Advancing Big Data Science in Genomics Research

In 2013, the Natural Sciences and Engineering Research Council of Canada (NSERC), Genome Canada, the Canadian Institutes of Health Research (CIHR) and the Canada Foundation for Innovation (CFI) partnered on a 2013 Discovery Frontiers call for proposals, focused on advancing big data science in genomics research. This initiative was designed to support the development of tools and methodologies to integrate currently available complex data sets in the fields of ‘omics sciences with each other, as well as with phenotypic data and data from other related fields of biological sciences. It was aimed at building on past and ongoing investments in this area, the most recent being the Bioinformatics and Computational Biology Request for Applications launched in June 2012 by Genome Canada and CIHR.

The result of the Competition was announced April 30, 2014. Federal funding totaling $5.6 million was awarded to the Ontario-led project to support an unprecedented collaboration – both in Canada and internationally – to develop tools that can effectively manipulate vast amounts of data to help find cures for cancer.

The Cancer Genome Collaboratory

Project Leader: Lincoln Stein
Institution: Ontario Institute for Cancer Research
Total Project Funding: $5.6 million

This project will set up a unique cloud computing facility which will enable research on the world’s largest and most comprehensive cancer genome dataset. Using the facilities of the Cancer Genome Collaboratory, researchers will be able run complex data mining and analysis operations across 10 to 15 petabytes of cancer genome sequences and their associated donor clinical information.

Using advanced metadata tagging, provenance tracking, and workflow management software, researchers will be able to execute complex analytic pipelines, create reproducible traces of each computational step, and share methods and results. This represents a fundamental reversal in the current practice of genome analysis. Rather than requiring researchers to spend weeks downloading hundreds of terabytes of data from a central repository before computations can begin, researchers will upload their analytic software into the Collaboratory cloud, run it, and download the compiled results in a secure fashion.
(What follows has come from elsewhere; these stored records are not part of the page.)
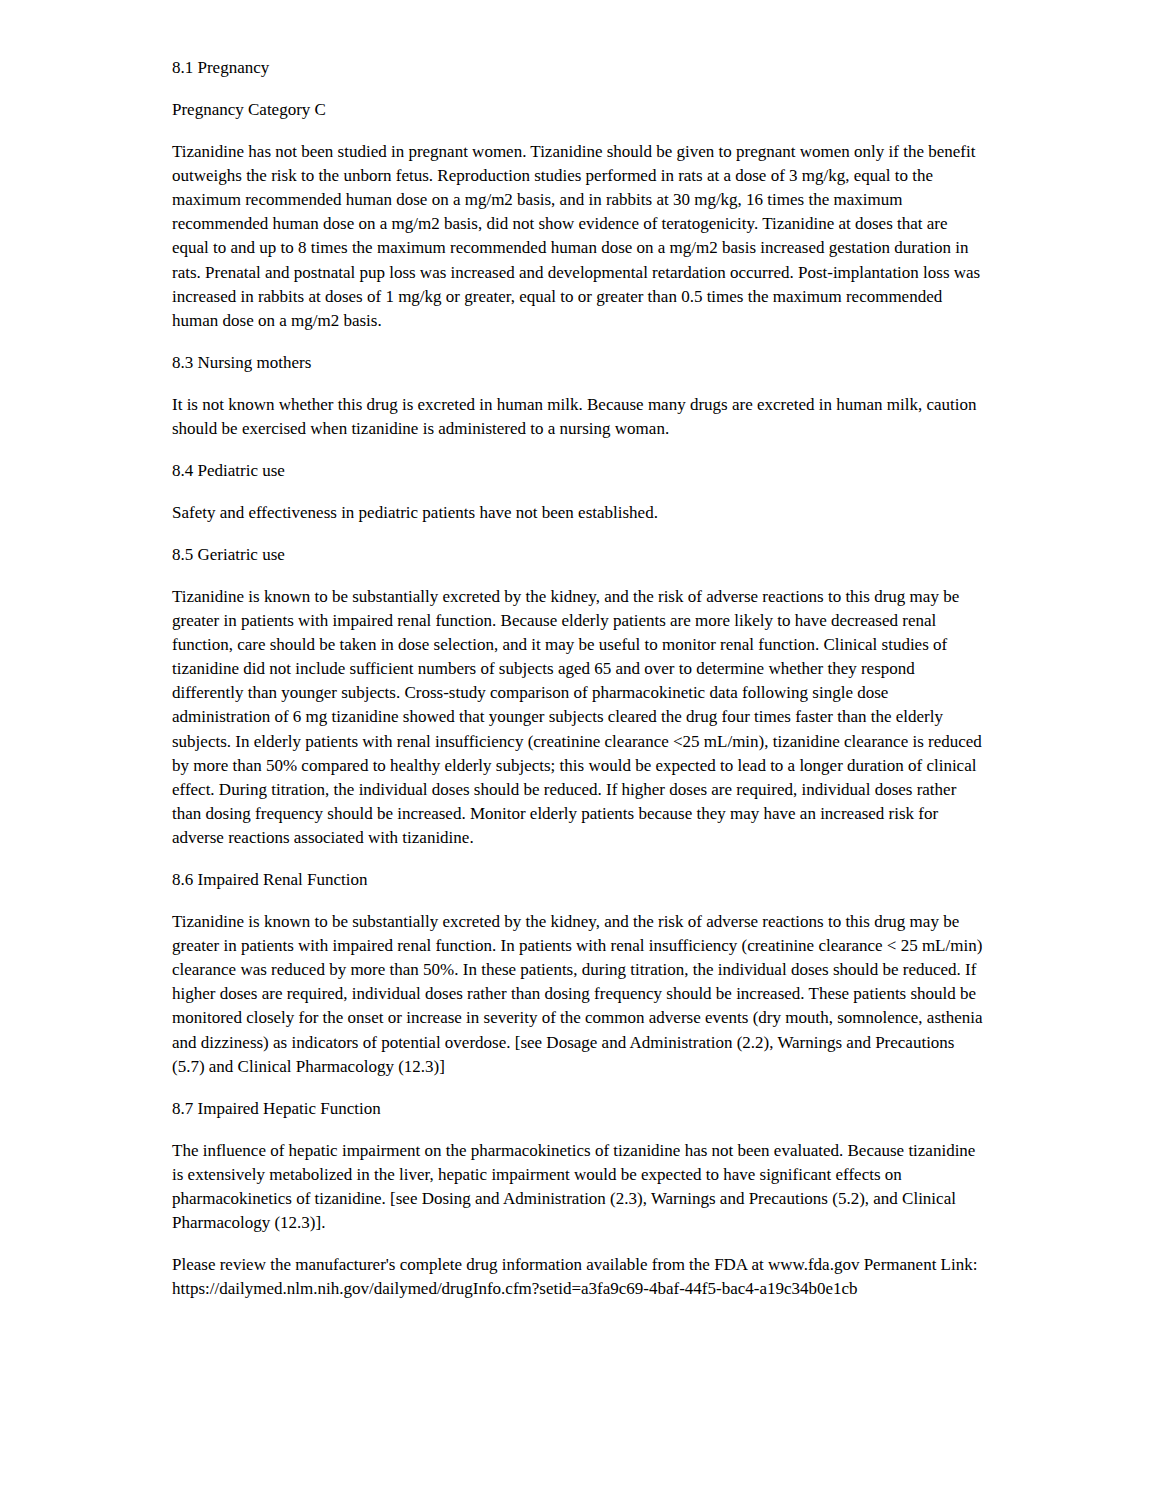8.1 Pregnancy
Pregnancy Category C
Tizanidine has not been studied in pregnant women. Tizanidine should be given to pregnant women only if the benefit outweighs the risk to the unborn fetus. Reproduction studies performed in rats at a dose of 3 mg/kg, equal to the maximum recommended human dose on a mg/m2 basis, and in rabbits at 30 mg/kg, 16 times the maximum recommended human dose on a mg/m2 basis, did not show evidence of teratogenicity. Tizanidine at doses that are equal to and up to 8 times the maximum recommended human dose on a mg/m2 basis increased gestation duration in rats. Prenatal and postnatal pup loss was increased and developmental retardation occurred. Post-implantation loss was increased in rabbits at doses of 1 mg/kg or greater, equal to or greater than 0.5 times the maximum recommended human dose on a mg/m2 basis.
8.3 Nursing mothers
It is not known whether this drug is excreted in human milk. Because many drugs are excreted in human milk, caution should be exercised when tizanidine is administered to a nursing woman.
8.4 Pediatric use
Safety and effectiveness in pediatric patients have not been established.
8.5 Geriatric use
Tizanidine is known to be substantially excreted by the kidney, and the risk of adverse reactions to this drug may be greater in patients with impaired renal function. Because elderly patients are more likely to have decreased renal function, care should be taken in dose selection, and it may be useful to monitor renal function. Clinical studies of tizanidine did not include sufficient numbers of subjects aged 65 and over to determine whether they respond differently than younger subjects. Cross-study comparison of pharmacokinetic data following single dose administration of 6 mg tizanidine showed that younger subjects cleared the drug four times faster than the elderly subjects. In elderly patients with renal insufficiency (creatinine clearance <25 mL/min), tizanidine clearance is reduced by more than 50% compared to healthy elderly subjects; this would be expected to lead to a longer duration of clinical effect. During titration, the individual doses should be reduced. If higher doses are required, individual doses rather than dosing frequency should be increased. Monitor elderly patients because they may have an increased risk for adverse reactions associated with tizanidine.
8.6 Impaired Renal Function
Tizanidine is known to be substantially excreted by the kidney, and the risk of adverse reactions to this drug may be greater in patients with impaired renal function. In patients with renal insufficiency (creatinine clearance < 25 mL/min) clearance was reduced by more than 50%. In these patients, during titration, the individual doses should be reduced. If higher doses are required, individual doses rather than dosing frequency should be increased. These patients should be monitored closely for the onset or increase in severity of the common adverse events (dry mouth, somnolence, asthenia and dizziness) as indicators of potential overdose. [see Dosage and Administration (2.2), Warnings and Precautions (5.7) and Clinical Pharmacology (12.3)]
8.7 Impaired Hepatic Function
The influence of hepatic impairment on the pharmacokinetics of tizanidine has not been evaluated. Because tizanidine is extensively metabolized in the liver, hepatic impairment would be expected to have significant effects on pharmacokinetics of tizanidine. [see Dosing and Administration (2.3), Warnings and Precautions (5.2), and Clinical Pharmacology (12.3)].
Please review the manufacturer's complete drug information available from the FDA at www.fda.gov Permanent Link: https://dailymed.nlm.nih.gov/dailymed/drugInfo.cfm?setid=a3fa9c69-4baf-44f5-bac4-a19c34b0e1cb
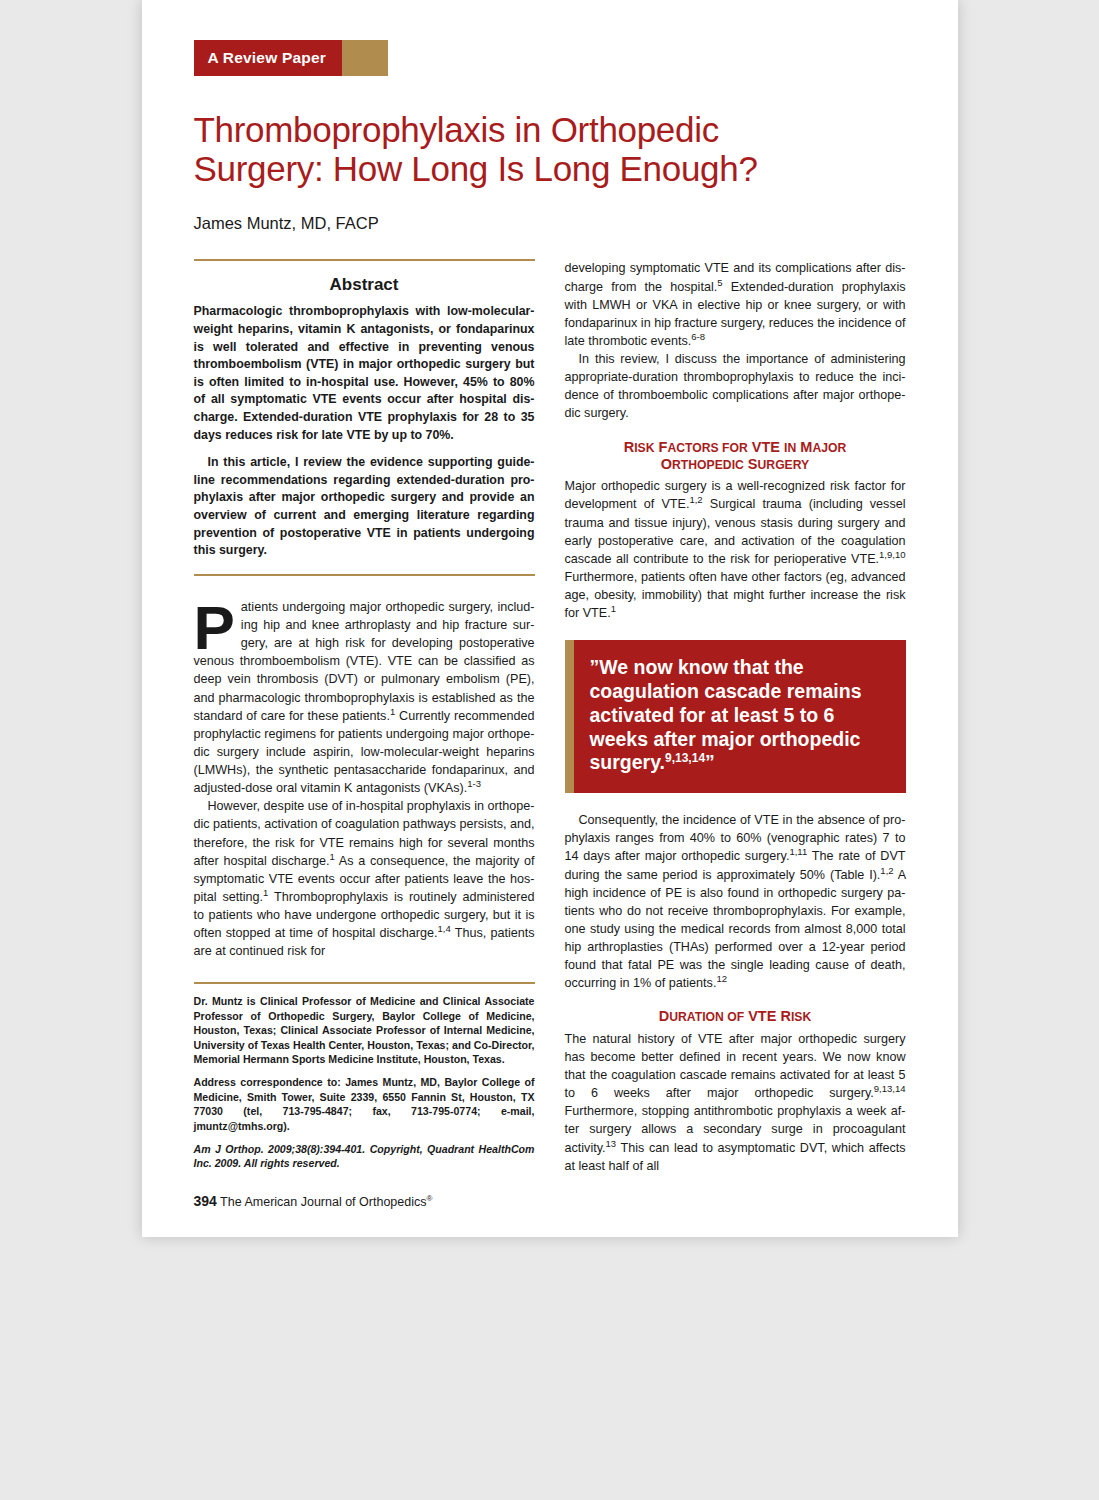A Review Paper
Thromboprophylaxis in Orthopedic
Surgery: How Long Is Long Enough?
James Muntz, MD, FACP
Abstract
Pharmacologic thromboprophylaxis with low-molecular-weight heparins, vitamin K antagonists, or fondaparinux is well tolerated and effective in preventing venous thromboembolism (VTE) in major orthopedic surgery but is often limited to in-hospital use. However, 45% to 80% of all symptomatic VTE events occur after hospital discharge. Extended-duration VTE prophylaxis for 28 to 35 days reduces risk for late VTE by up to 70%.
In this article, I review the evidence supporting guideline recommendations regarding extended-duration prophylaxis after major orthopedic surgery and provide an overview of current and emerging literature regarding prevention of postoperative VTE in patients undergoing this surgery.
Patients undergoing major orthopedic surgery, including hip and knee arthroplasty and hip fracture surgery, are at high risk for developing postoperative venous thromboembolism (VTE). VTE can be classified as deep vein thrombosis (DVT) or pulmonary embolism (PE), and pharmacologic thromboprophylaxis is established as the standard of care for these patients.1 Currently recommended prophylactic regimens for patients undergoing major orthopedic surgery include aspirin, low-molecular-weight heparins (LMWHs), the synthetic pentasaccharide fondaparinux, and adjusted-dose oral vitamin K antagonists (VKAs).1-3
However, despite use of in-hospital prophylaxis in orthopedic patients, activation of coagulation pathways persists, and, therefore, the risk for VTE remains high for several months after hospital discharge.1 As a consequence, the majority of symptomatic VTE events occur after patients leave the hospital setting.1 Thromboprophylaxis is routinely administered to patients who have undergone orthopedic surgery, but it is often stopped at time of hospital discharge.1,4 Thus, patients are at continued risk for
Dr. Muntz is Clinical Professor of Medicine and Clinical Associate Professor of Orthopedic Surgery, Baylor College of Medicine, Houston, Texas; Clinical Associate Professor of Internal Medicine, University of Texas Health Center, Houston, Texas; and Co-Director, Memorial Hermann Sports Medicine Institute, Houston, Texas.
Address correspondence to: James Muntz, MD, Baylor College of Medicine, Smith Tower, Suite 2339, 6550 Fannin St, Houston, TX 77030 (tel, 713-795-4847; fax, 713-795-0774; e-mail, jmuntz@tmhs.org).
Am J Orthop. 2009;38(8):394-401. Copyright, Quadrant HealthCom Inc. 2009. All rights reserved.
developing symptomatic VTE and its complications after discharge from the hospital.5 Extended-duration prophylaxis with LMWH or VKA in elective hip or knee surgery, or with fondaparinux in hip fracture surgery, reduces the incidence of late thrombotic events.6-8
In this review, I discuss the importance of administering appropriate-duration thromboprophylaxis to reduce the incidence of thromboembolic complications after major orthopedic surgery.
RISK FACTORS FOR VTE IN MAJOR
ORTHOPEDIC SURGERY
Major orthopedic surgery is a well-recognized risk factor for development of VTE.1,2 Surgical trauma (including vessel trauma and tissue injury), venous stasis during surgery and early postoperative care, and activation of the coagulation cascade all contribute to the risk for perioperative VTE.1,9,10 Furthermore, patients often have other factors (eg, advanced age, obesity, immobility) that might further increase the risk for VTE.1
”We now know that the coagulation cascade remains activated for at least 5 to 6 weeks after major orthopedic surgery.9,13,14”
Consequently, the incidence of VTE in the absence of prophylaxis ranges from 40% to 60% (venographic rates) 7 to 14 days after major orthopedic surgery.1,11 The rate of DVT during the same period is approximately 50% (Table I).1,2 A high incidence of PE is also found in orthopedic surgery patients who do not receive thromboprophylaxis. For example, one study using the medical records from almost 8,000 total hip arthroplasties (THAs) performed over a 12-year period found that fatal PE was the single leading cause of death, occurring in 1% of patients.12
DURATION OF VTE RISK
The natural history of VTE after major orthopedic surgery has become better defined in recent years. We now know that the coagulation cascade remains activated for at least 5 to 6 weeks after major orthopedic surgery.9,13,14 Furthermore, stopping antithrombotic prophylaxis a week after surgery allows a secondary surge in procoagulant activity.13 This can lead to asymptomatic DVT, which affects at least half of all
394 The American Journal of Orthopedics®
Since the genetic data used in the Collaboratory is so detailed as to permit personal identification, privacy issues are central to the project’s design. A special team of computer scientists will investigate ways to guard the privacy of everyone whose data are analyzed. These will include techniques to make genetic profiles anonymous without the loss of details that would render the profiles overly vague, and techniques to structure queries from health researchers so they can be processed via secure data storage sites.